Please return every line of text in the records below word for word, omitting the pictures.

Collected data
■ ■ ■ ■

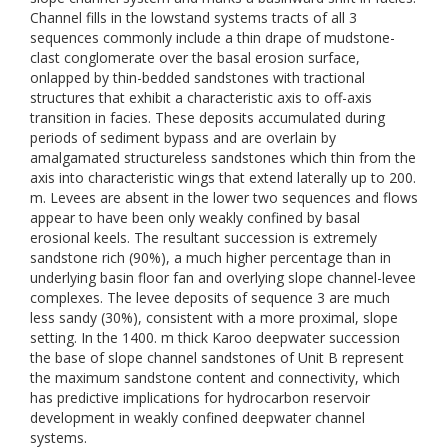
Channel fills in the lowstand systems tracts of all 3
sequences commonly include a thin drape of mudstone-
clast conglomerate over the basal erosion surface,
onlapped by thin-bedded sandstones with tractional
structures that exhibit a characteristic axis to off-axis
transition in facies. These deposits accumulated during
periods of sediment bypass and are overlain by
amalgamated structureless sandstones which thin from the
axis into characteristic wings that extend laterally up to 200.
m. Levees are absent in the lower two sequences and flows
appear to have been only weakly confined by basal
erosional keels. The resultant succession is extremely
sandstone rich (90%), a much higher percentage than in
underlying basin floor fan and overlying slope channel-levee
complexes. The levee deposits of sequence 3 are much
less sandy (30%), consistent with a more proximal, slope
setting. In the 1400. m thick Karoo deepwater succession
the base of slope channel sandstones of Unit B represent
the maximum sandstone content and connectivity, which
has predictive implications for hydrocarbon reservoir
development in weakly confined deepwater channel
systems.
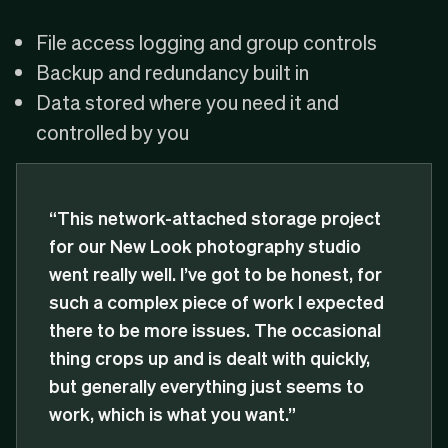
File access logging and group controls
Backup and redundancy built in
Data stored where you need it and
controlled by you
“This network-attached storage project
for our New Look photography studio
went really well. I’ve got to be honest, for
such a complex piece of work I expected
there to be more issues. The occasional
thing crops up and is dealt with quickly,
but generally everything just seems to
work, which is what you want.”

■ ■ ■ ■

■ Result for this task:
Channel fills in the lowstand systems tracts of all 3
sequences commonly include a thin drape of mudstone-
clast conglomerate over the basal erosion surface,
onlapped by thin-bedded sandstones with tractional
structures that exhibit a characteristic axis to off-axis
transition in facies. These deposits accumulated during
periods of sediment bypass and are overlain by
amalgamated structureless sandstones which thin from the
axis into characteristic wings that extend laterally up to 200.
m. Levees are absent in the lower two sequences and flows
appear to have been only weakly confined by basal
erosional keels. The resultant succession is extremely
sandstone rich (90%), a much higher percentage than in
underlying basin floor fan and overlying slope channel-levee
complexes. The levee deposits of sequence 3 are much
less sandy (30%), consistent with a more proximal, slope
setting. In the 1400. m thick Karoo deepwater succession
the base of slope channel sandstones of Unit B represent
the maximum sandstone content and connectivity, which
has predictive implications for hydrocarbon reservoir
development in weakly confined deepwater channel
systems.
File access logging and group controls
Backup and redundancy built in
Data stored where you need it and
controlled by you
“This network-attached storage project
for our New Look photography studio
went really well. I’ve got to be honest, for
such a complex piece of work I expected
there to be more issues. The occasional
thing crops up and is dealt with quickly,
but generally everything just seems to
work, which is what you want.”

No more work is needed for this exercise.